Work to be completed
Where the data below begins, start retyping exactly, and end on the line with "Japanse Head Spa Ritual", which is included; no picture goes in.

Supplied data
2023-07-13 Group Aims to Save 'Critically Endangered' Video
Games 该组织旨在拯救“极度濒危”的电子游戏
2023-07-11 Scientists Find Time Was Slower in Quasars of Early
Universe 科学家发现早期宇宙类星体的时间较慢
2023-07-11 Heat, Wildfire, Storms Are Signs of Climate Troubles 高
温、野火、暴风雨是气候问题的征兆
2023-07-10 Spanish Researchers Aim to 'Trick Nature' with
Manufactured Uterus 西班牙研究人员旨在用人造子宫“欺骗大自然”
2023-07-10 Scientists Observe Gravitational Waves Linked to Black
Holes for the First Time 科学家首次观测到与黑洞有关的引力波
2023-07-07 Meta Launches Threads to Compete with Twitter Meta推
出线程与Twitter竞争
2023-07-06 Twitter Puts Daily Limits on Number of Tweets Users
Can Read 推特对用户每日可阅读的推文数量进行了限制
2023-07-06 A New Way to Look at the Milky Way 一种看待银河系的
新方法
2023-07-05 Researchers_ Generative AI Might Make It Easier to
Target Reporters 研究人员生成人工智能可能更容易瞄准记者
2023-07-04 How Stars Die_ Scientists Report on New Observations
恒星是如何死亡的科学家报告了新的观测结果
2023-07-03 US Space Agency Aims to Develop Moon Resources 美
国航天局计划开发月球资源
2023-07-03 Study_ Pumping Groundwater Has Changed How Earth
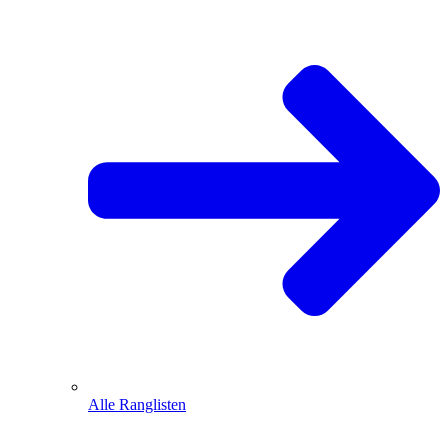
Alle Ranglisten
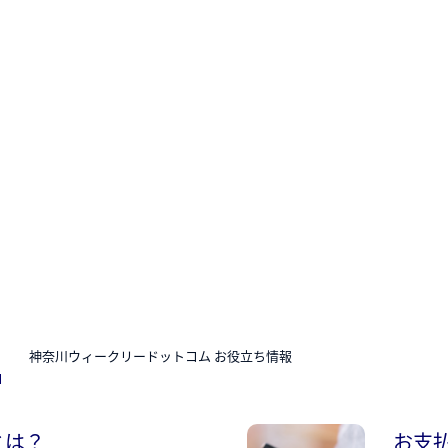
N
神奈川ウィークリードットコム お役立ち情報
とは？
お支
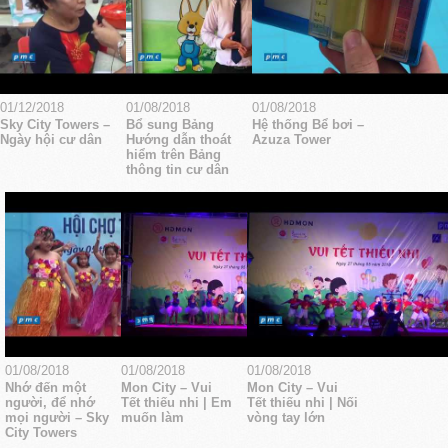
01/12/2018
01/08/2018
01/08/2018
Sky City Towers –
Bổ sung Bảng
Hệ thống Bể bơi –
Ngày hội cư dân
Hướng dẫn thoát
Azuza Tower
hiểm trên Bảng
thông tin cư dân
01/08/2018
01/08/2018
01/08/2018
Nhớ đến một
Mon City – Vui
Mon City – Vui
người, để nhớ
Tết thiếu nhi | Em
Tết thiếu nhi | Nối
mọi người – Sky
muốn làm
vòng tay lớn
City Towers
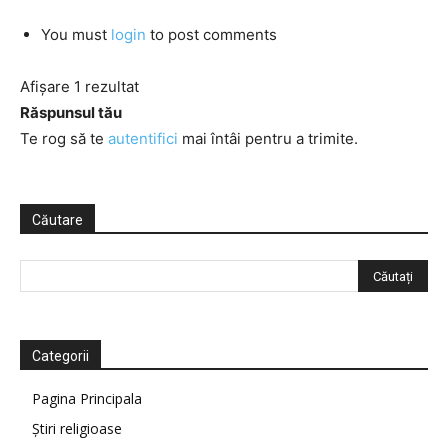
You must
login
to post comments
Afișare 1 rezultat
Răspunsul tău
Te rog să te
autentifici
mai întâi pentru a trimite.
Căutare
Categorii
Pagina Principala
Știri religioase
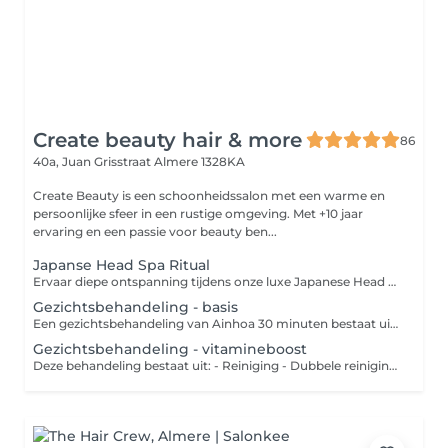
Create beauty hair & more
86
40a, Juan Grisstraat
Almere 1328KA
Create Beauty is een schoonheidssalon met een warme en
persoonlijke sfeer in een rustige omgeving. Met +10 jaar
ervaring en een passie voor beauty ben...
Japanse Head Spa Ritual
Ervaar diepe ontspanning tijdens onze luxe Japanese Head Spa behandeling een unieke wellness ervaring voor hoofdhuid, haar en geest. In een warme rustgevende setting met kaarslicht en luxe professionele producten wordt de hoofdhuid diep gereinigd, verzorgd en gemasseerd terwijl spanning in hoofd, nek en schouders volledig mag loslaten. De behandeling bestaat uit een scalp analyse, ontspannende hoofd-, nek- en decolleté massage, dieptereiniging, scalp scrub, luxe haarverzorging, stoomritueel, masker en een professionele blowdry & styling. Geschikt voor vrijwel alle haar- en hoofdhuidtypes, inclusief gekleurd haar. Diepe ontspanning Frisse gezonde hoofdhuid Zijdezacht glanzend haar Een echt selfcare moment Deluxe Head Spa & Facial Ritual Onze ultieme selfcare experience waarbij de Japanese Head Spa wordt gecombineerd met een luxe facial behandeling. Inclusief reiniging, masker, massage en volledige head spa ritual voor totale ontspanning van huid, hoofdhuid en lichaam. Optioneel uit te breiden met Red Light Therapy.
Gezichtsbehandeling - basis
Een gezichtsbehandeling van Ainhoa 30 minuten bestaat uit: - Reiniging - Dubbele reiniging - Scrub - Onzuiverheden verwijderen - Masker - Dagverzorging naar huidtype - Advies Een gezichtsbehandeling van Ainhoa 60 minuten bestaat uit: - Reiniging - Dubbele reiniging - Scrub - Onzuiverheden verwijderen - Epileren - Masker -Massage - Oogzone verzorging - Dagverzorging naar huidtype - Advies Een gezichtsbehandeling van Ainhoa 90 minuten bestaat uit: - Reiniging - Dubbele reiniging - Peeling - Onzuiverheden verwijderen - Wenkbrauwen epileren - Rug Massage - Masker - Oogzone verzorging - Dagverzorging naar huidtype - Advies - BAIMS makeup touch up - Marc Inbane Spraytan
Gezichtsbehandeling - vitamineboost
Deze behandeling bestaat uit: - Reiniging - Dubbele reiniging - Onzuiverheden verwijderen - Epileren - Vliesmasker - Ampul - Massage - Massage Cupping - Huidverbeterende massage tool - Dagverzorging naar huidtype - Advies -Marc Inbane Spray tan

Response to the exercise
2023-07-13 Group Aims to Save 'Critically Endangered' Video
Games 该组织旨在拯救“极度濒危”的电子游戏
2023-07-11 Scientists Find Time Was Slower in Quasars of Early
Universe 科学家发现早期宇宙类星体的时间较慢
2023-07-11 Heat, Wildfire, Storms Are Signs of Climate Troubles 高
温、野火、暴风雨是气候问题的征兆
2023-07-10 Spanish Researchers Aim to 'Trick Nature' with
Manufactured Uterus 西班牙研究人员旨在用人造子宫“欺骗大自然”
2023-07-10 Scientists Observe Gravitational Waves Linked to Black
Holes for the First Time 科学家首次观测到与黑洞有关的引力波
2023-07-07 Meta Launches Threads to Compete with Twitter Meta推
出线程与Twitter竞争
2023-07-06 Twitter Puts Daily Limits on Number of Tweets Users
Can Read 推特对用户每日可阅读的推文数量进行了限制
2023-07-06 A New Way to Look at the Milky Way 一种看待银河系的
新方法
2023-07-05 Researchers_ Generative AI Might Make It Easier to
Target Reporters 研究人员生成人工智能可能更容易瞄准记者
2023-07-04 How Stars Die_ Scientists Report on New Observations
恒星是如何死亡的科学家报告了新的观测结果
2023-07-03 US Space Agency Aims to Develop Moon Resources 美
国航天局计划开发月球资源
2023-07-03 Study_ Pumping Groundwater Has Changed How Earth
Alle Ranglisten
N
神奈川ウィークリードットコム お役立ち情報
とは？
お支
01/12/2018
01/08/2018
01/08/2018
Sky City Towers –
Bổ sung Bảng
Hệ thống Bể bơi –
Ngày hội cư dân
Hướng dẫn thoát
Azuza Tower
hiểm trên Bảng
thông tin cư dân
01/08/2018
01/08/2018
01/08/2018
Nhớ đến một
Mon City – Vui
Mon City – Vui
người, để nhớ
Tết thiếu nhi | Em
Tết thiếu nhi | Nối
mọi người – Sky
muốn làm
vòng tay lớn
City Towers
You must
login
to post comments
Afișare 1 rezultat
Răspunsul tău
Te rog să te
autentifici
mai întâi pentru a trimite.
Căutare
Categorii
Pagina Principala
Știri religioase
Create beauty hair & more
86
40a, Juan Grisstraat
Almere 1328KA
Create Beauty is een schoonheidssalon met een warme en
persoonlijke sfeer in een rustige omgeving. Met +10 jaar
ervaring en een passie voor beauty ben...
Japanse Head Spa Ritual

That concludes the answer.